Texto extraído ▸
-.-.-

# Comparador analogico de 4 entradas



## proyectista (May 21, 2008)

Hola, una consulta que me gustaria realizar, ¿existe un integrado comparador analógico de 4 entradas? , o uno similar, o ¿hay que implementarlo con operacionales? En el caso de que sí exista, ¿la salida puede ser digital del comparador? 

Lo que quiero hacer es comparar la salida de 4 sensores y esa salida llevarla a un pic, ¿se puede realizar esto dentro de un pic directamente? 

¿existen otras posibilidades de implementar esto?

Gracias de antemano.
Un saludo.


----------



## Ardogan (May 21, 2008)

La familia LM139/239/339/2901/3302 es lo primero que se me ocurre.
También podés usarlo con operacionales claro.
Cualquier salida de un operacional o un comparador puede manejar una entrada digital con un resistor de pullup de un pic siempre que asegures que no se vaya del rango 0 a 5V. Se podría poner un buffer digital (tipo de salida según si las entradas del pic son TTL o CMOS) por las dudas.

También hay pics que incorporan modulos comparadores (analog comparator module), los que son de la familia pic16 traen dos, y alguno de la familia pic18 traen 3.

Otras posibilidades... si la salida de esos sensores ya las acondicionás previamente antes de mandarlas a comparación, por ahí las podrías meter directamente como entradas analógicas al pic, y comprobar los valores por software en vez de hardware. Insisto en lo del acondicionamiento de señal previo (o sea, 0 a 5V o dentro de ese rango).

Saludos


----------



## luife (Jun 12, 2008)

el HD74Ls85 espero que te sirva


----------



## BenS (Jul 23, 2008)

que interesante esto! para el caso en que la entrada sea analogica me echarian una mano? en mi caso deseo comparar 5 bits osea una señal digital 5 bits con otra de  5 bits existe un integrado que compare esta cantidad de bits? y me de las salidas mayor que, menor que, e igual que en cada caso si conocen alguno por favor deneme el codigo aunque sea de 4 bits necesito comprara 2 numeros y su maximo limite es 16 en cada numero solo repressentable con 5 bits gracias de antemano espero su pronta respuesta


----------



## BenS (Jul 23, 2008)

creo que este es uno de 4 bits si conocen otro por favor les agradeceria 
aqui esta el codigo 74LS85


----------



## leaelectronico (Ago 5, 2008)

-.-.-

Datos extraídos ▸
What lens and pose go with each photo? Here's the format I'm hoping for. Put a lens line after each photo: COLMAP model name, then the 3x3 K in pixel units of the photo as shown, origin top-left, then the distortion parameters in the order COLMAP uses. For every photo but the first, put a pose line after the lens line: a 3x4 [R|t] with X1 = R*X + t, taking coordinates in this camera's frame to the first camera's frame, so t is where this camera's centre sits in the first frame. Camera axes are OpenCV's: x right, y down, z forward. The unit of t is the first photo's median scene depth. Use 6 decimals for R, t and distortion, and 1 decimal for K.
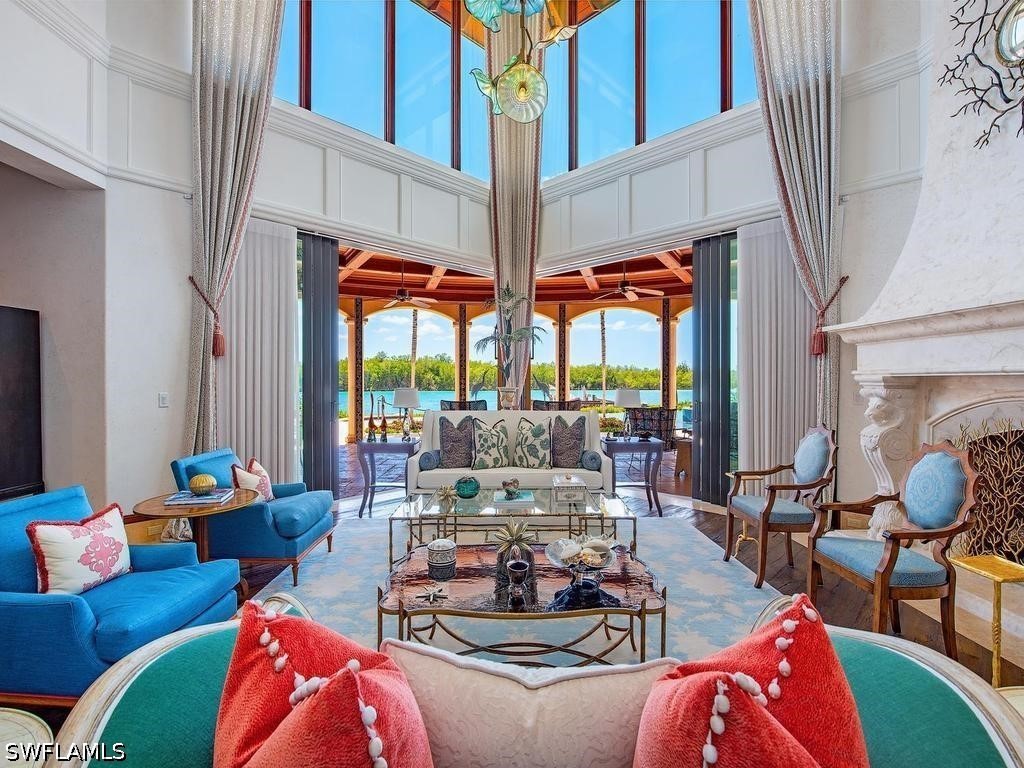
lens RADIAL K [[474.5, 0, 512.7], [0, 474.5, 380.2], [0, 0, 1]] dist [-0.005618, -0.001398]
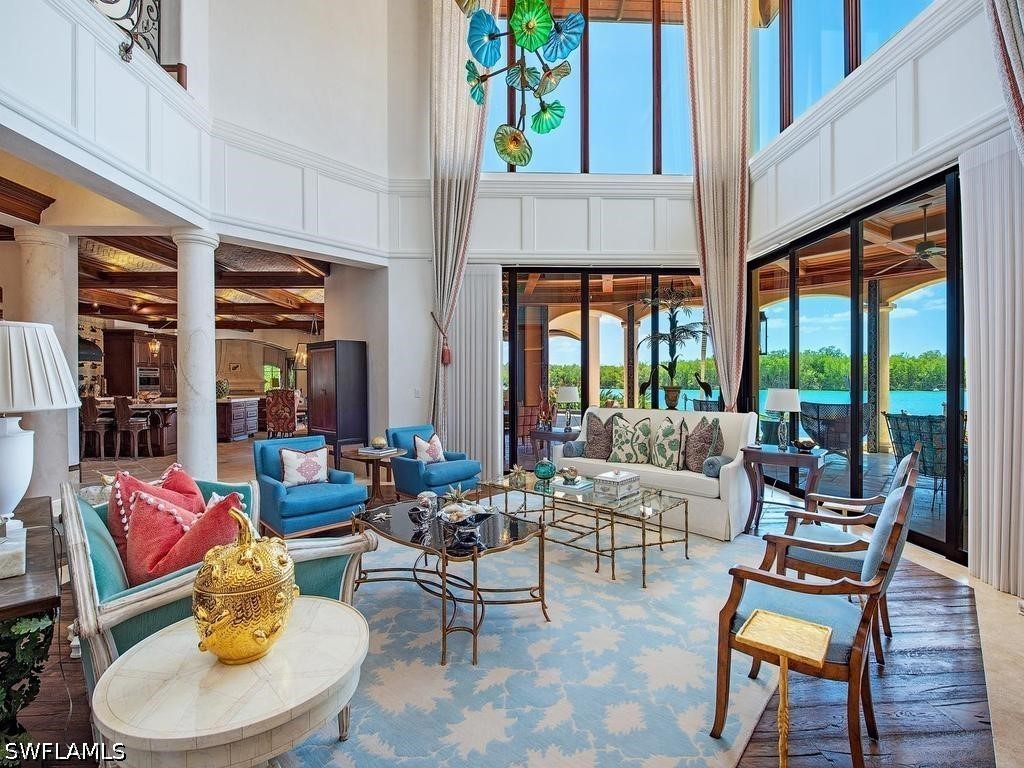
lens RADIAL K [[467.0, 0, 514.2], [0, 467.0, 383.1], [0, 0, 1]] dist [-0.014606, -0.000423]
pose [[0.731049, 0.002778, -0.682320, 0.483230], [0.004165, 0.999955, 0.008534, -0.002067], [0.682312, -0.009081, 0.731004, 0.072986]]
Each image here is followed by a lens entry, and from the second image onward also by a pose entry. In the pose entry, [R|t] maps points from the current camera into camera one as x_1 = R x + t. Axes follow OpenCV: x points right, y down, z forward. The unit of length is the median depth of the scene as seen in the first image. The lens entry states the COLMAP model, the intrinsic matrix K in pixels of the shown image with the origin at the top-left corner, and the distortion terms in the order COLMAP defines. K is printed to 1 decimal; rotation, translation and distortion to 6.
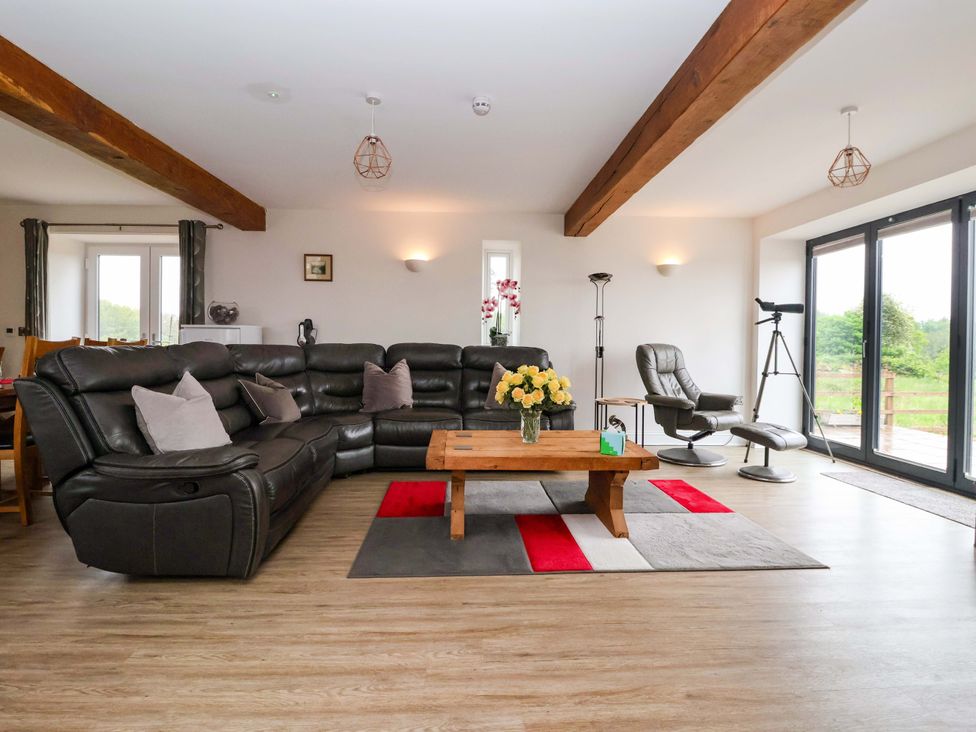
lens RADIAL K [[507.4, 0, 480.8], [0, 507.4, 352.7], [0, 0, 1]] dist [0.000720, -0.012649]
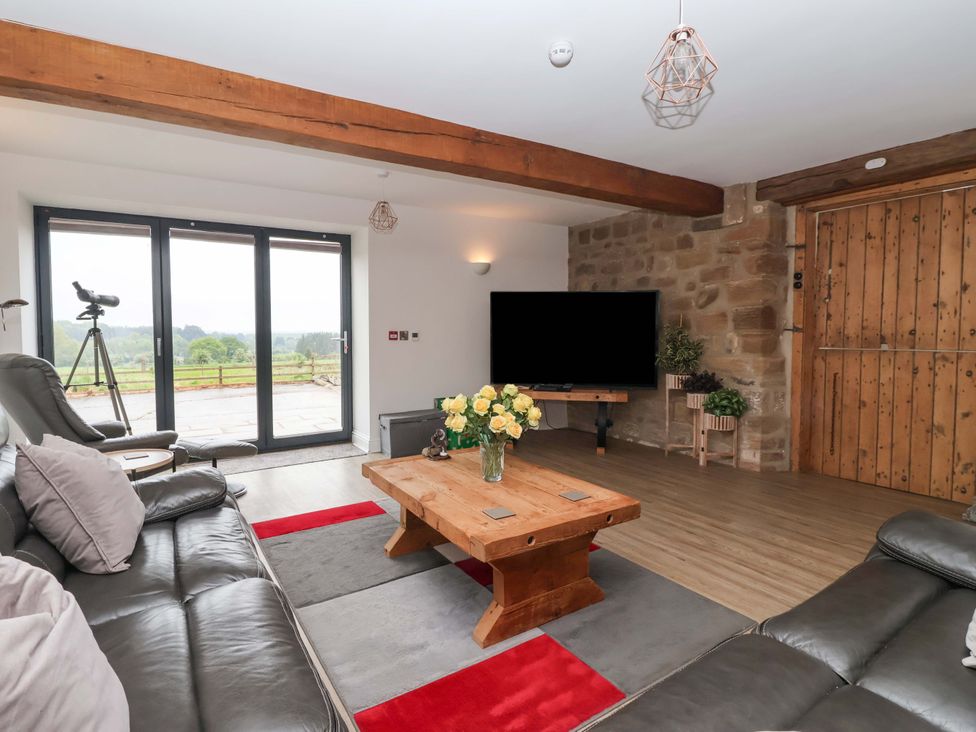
lens RADIAL K [[507.4, 0, 480.8], [0, 507.4, 352.7], [0, 0, 1]] dist [0.000720, -0.012649]
pose [[-0.498217, -0.053072, 0.865426, -0.367065], [0.011413, 0.997637, 0.067750, -0.051593], [-0.866977, 0.043631, -0.496434, 0.878978]]
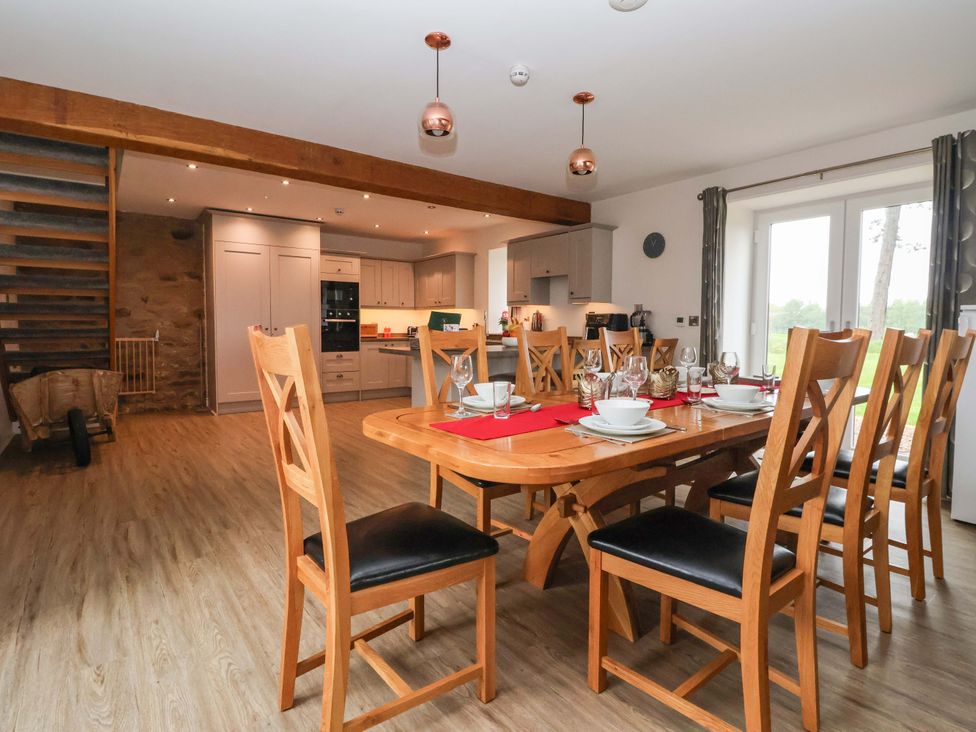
lens RADIAL K [[507.4, 0, 480.8], [0, 507.4, 352.7], [0, 0, 1]] dist [0.000720, -0.012649]
pose [[0.566889, 0.035038, -0.823049, -0.409783], [-0.015570, 0.999372, 0.031820, -0.009707], [0.823647, -0.005223, 0.567078, 0.199297]]
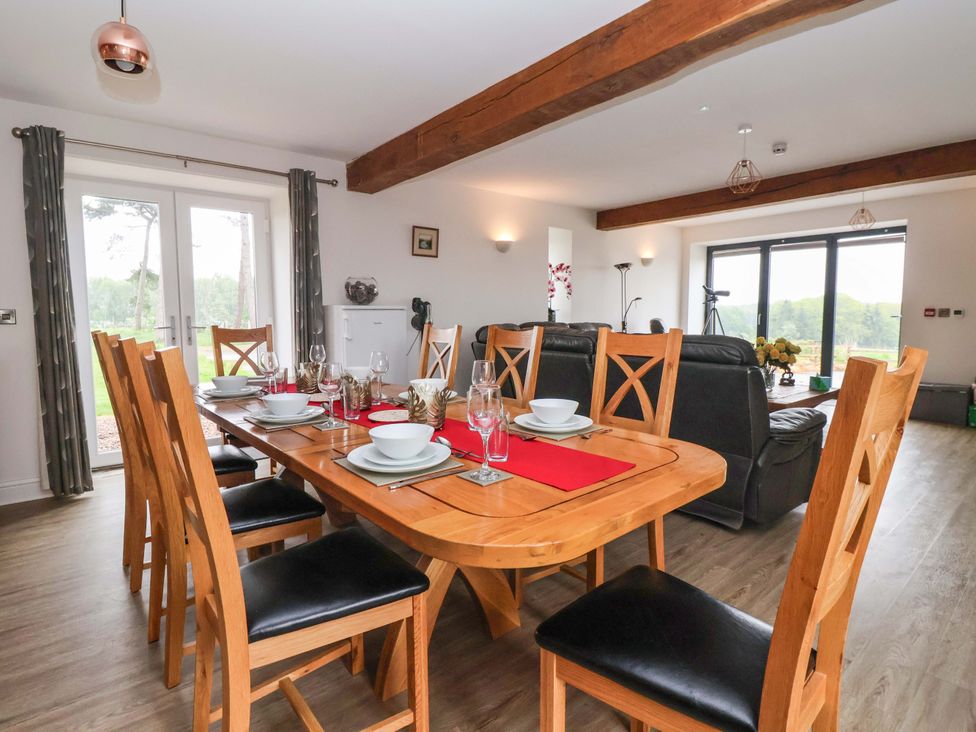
lens RADIAL K [[507.4, 0, 480.8], [0, 507.4, 352.7], [0, 0, 1]] dist [0.000720, -0.012649]
pose [[0.799296, -0.059733, 0.597961, -0.870586], [0.024724, 0.997474, 0.066593, -0.028470], [-0.600428, -0.038444, 0.798754, 0.214880]]
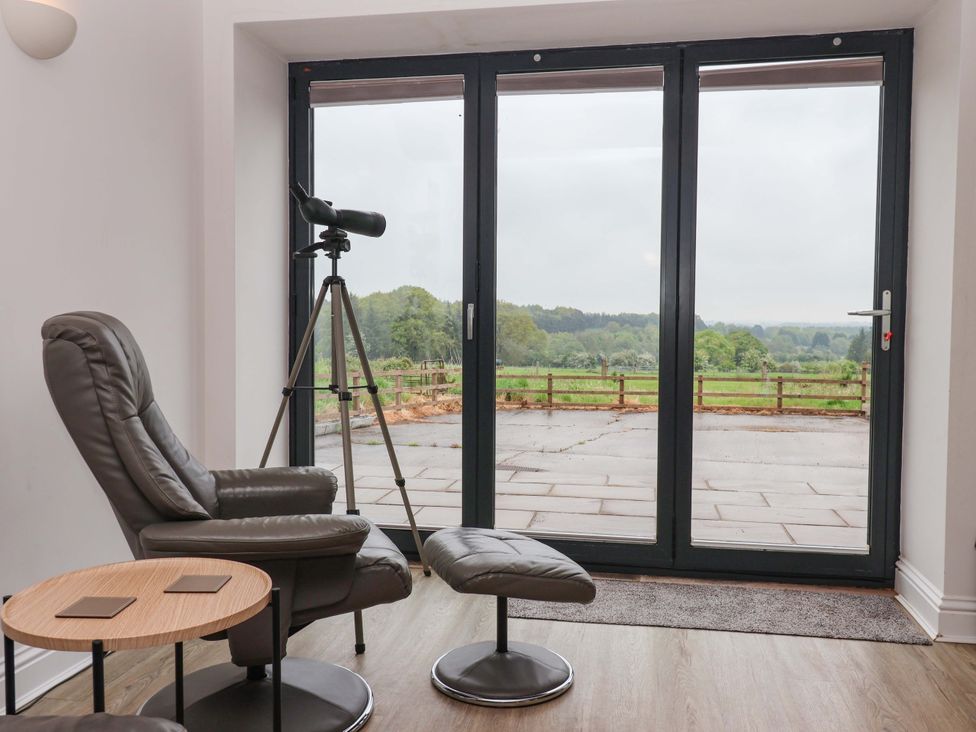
lens RADIAL K [[858.4, 0, 484.6], [0, 858.4, 352.7], [0, 0, 1]] dist [0.009408, 0.004570]
pose [[0.228273, -0.051388, 0.972240, -0.023517], [0.015691, 0.998671, 0.049101, -0.016428], [-0.973471, 0.004047, 0.228775, 0.744302]]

-.-.-

Tu tarea ▸ Indica si cada afirmación coincide con el hilo del foro sobre el comparador analógico, respondiendo sí o no y citando literalmente las palabras del hilo que lo deciden. (a) Según Ardogan, los pics de la familia pic16 traen tres módulos comparadores. (b) Ardogan propone en primer lugar la familia LM139/239/339/2901/3302. (c) BenS indica que el límite máximo de cada número que quiere comparar es 16.

Respuesta del ejercicio ▸
(a) No: «los que son de la familia pic16 traen dos, y alguno de la familia pic18 traen 3»
(b) Sí: «La familia LM139/239/339/2901/3302 es lo primero que se me ocurre»
(c) Sí: «necesito comprara 2 numeros y su maximo limite es 16 en cada numero»